Another policy that needs to be updated is the smoking policy. Most employers prohibit smoking in the workplace, and many states do not allow smoking in any work area or within 50 feet of an entrance.
The policy needs to be updated to specifically prohibit the use of e-cigarettes and vaping devices. Not only is it unsightly for employees to be smoking or vaping, but you have no idea what’s in that e-cigarette or vaping device. The vapor can smell like bubble gum, but it can contain enough THC to make an elephant believe it is pink. Making smoking and vaping more difficult for employees is permissible, and a good idea.

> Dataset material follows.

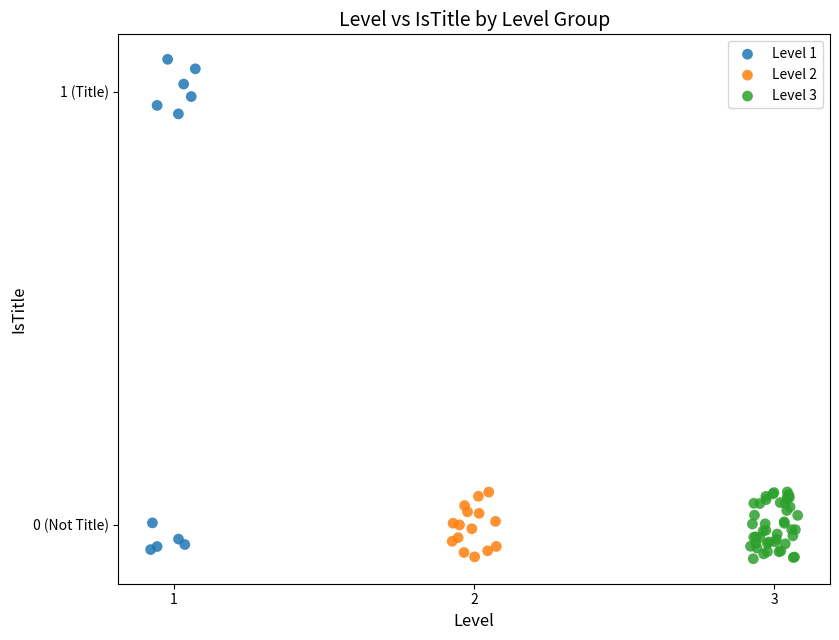

Which series reaches the maximum Y coordinate?

Level 1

It is also vitally important to train managers that any medical issues – including cannabis-related questions – are directed solely to HR. Saying the wrong thing to an employee can create liability and hard feelings. For example, an employee tells their manager “I’m going through chemotherapy, and the only thing that relieves my nausea is smoking a bowl – you’ll accommodate me right?” If the manager responds with something like “I didn’t know you were a stoner,” or “You need to go work someplace else,” a nasty lawsuit is probably coming your way.
After all, the employee actually just asked if they could be accommodated – which is legally required – not if they could come to work under the influence. The proper response to such an employee would be: “We will absolutely provide a reasonable accommodation for any underlying medical condition, but the accommodation cannot include you possessing, using or being under the influence of marijuana at work.” Appropriate accommodations might include letting the employee leave early some days or changing their schedule after chemo treatments.

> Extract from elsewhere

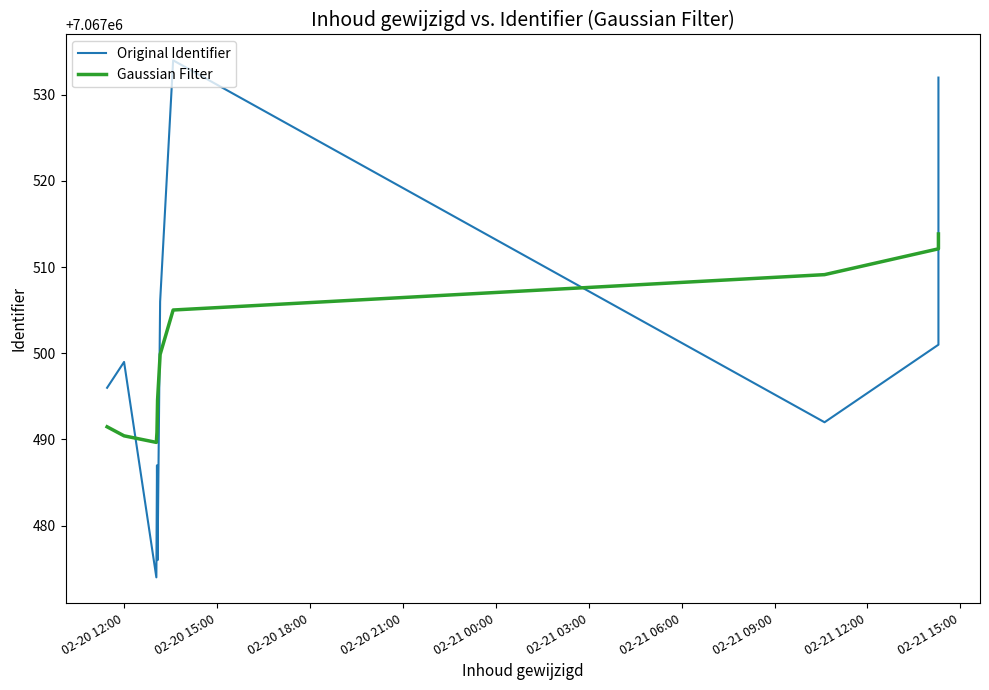

Which series has the largest range (max minus min)?

Original Identifier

As the foregoing indicates, the rules regarding marijuana as it relates to the workplace have dramatically changed in the last decade – and it is important to keep in mind that so have perceptions about marijuana use. There is a great deal more social acceptance of marijuana, particularly for medical use.
In addition to all the legal risks above, businesses need to factor in their reputation and ability to recruit and retain employees when it comes to marijuana testing and messaging. If your business is seeking millennials and Gen-Z’ers, being perceived as intolerant or old-fashioned may deter applicants and put off existing employees. Be aware of your industry, your state and local laws, and your employee demographics; and adopt policies and procedures that are in the best interest of your business, that provide the maximum legal protection, because marijuana is here to stay, and so is the risk of employment lawsuits associated with it.
Further muddying workplace drug policies is the question of employee morale. Many employees argue that legal usage of cannabis off the clock should not be grounds for their termination if they fail an employer drug test. Employers need to keep in mind the attitude of their workforce when making disciplinary decisions related to drug testing.